The University of California Office of the President released a statement thanking Newsom for “the largest state investment in UC’s history ” and that the funding “includes more than $506 million in ongoing funding for core campus operations, student needs and medical training.”
The statement also says that the additional support from the governor’s “one time funding” will help support the expansion of healthcare to underserved communities and “foster diversity through the UC Prime Program,” a medical school program that not only tailors a training programs for students who want to pursue a career in medicine but focuses on encouraging students from “underserved communities to pursue a medical degree.”
“UCLA flaunted that they got $5.4 billion in donations last year for the 100th anniversary, but where is that money now? Especially during the pandemic and people needing relief funds,” Kandrex Millones, a third year mathematics major at the University of California Los Angeles (USC) told Scriberr News.
Millones said she would like to see the funds allocated to “students with a low expected family contribution, distributions of funds for underrepresented student orgs/clubs, foster youth, and work study students instead of directing the majority of it to maintaining their athletes.”
In addition, the funding will also increase technology help and expand funding to provide mental health support for students.
Previously, the UC schools experienced about a $2 billion loss in funding due to the pandemic, such as a decrease of $106.4 million of the general fund for the CAl grant program, and a decrease of $5.1 million for the general fund for the Former and Current Foster Youth Access Award. Students have their own ideas about what their schools should do with the surplus of money.
Bailey Nantis, an incoming first year at the University of Los Angeles California (UCLA) majoring in neuroscience, told Scriberr News she believes a portion of the money “should be allocated to undergraduate research so that students are able to gain experience conducting extensive research projects.”
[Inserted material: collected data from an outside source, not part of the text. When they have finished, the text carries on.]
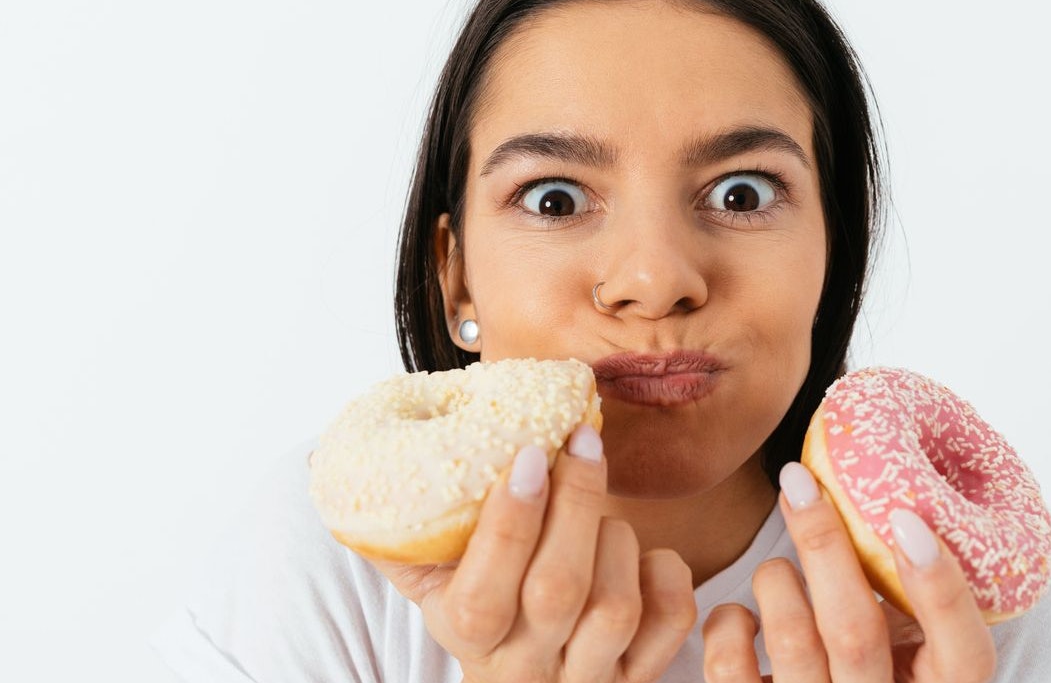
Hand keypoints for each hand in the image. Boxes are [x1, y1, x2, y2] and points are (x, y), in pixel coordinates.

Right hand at [368, 425, 697, 682]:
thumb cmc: (479, 606)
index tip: (528, 454)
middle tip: (581, 441)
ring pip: (615, 607)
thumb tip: (334, 461)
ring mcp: (587, 677)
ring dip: (616, 539)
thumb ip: (396, 530)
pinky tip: (641, 555)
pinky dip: (666, 574)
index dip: (512, 521)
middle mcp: (525, 668)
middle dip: (576, 502)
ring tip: (602, 512)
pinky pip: (668, 622)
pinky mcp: (639, 674)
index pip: (486, 591)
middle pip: (560, 590)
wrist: (522, 682)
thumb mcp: (428, 580)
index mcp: (467, 635)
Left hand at [702, 462, 995, 682]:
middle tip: (800, 482)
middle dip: (824, 545)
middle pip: (854, 633)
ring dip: (777, 579)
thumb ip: (909, 585)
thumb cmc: (873, 656)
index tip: (906, 518)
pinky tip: (746, 619)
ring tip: (780, 572)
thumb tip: (884, 486)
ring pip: (790, 638)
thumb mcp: (910, 629)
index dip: (942, 591)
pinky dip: (729, 622)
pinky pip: (728, 665)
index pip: (965, 656)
Nantis said that not only does undergraduate research “give students the opportunity to build on their knowledge and attempt to make an impact, but it also acts as a learning tool for students to build transferable skills, and learn to defend their work.”
Sara Balasuriya, an incoming first year at UC Davis majoring in Human Development believes that “a good use of the new funding to the UC’s would be to allocate the money towards more scholarships to make the UC’s more affordable for more students.”
“This would include things like tuition, housing, and even study abroad, because everyone deserves that experience,” Balasuriya told Scriberr News.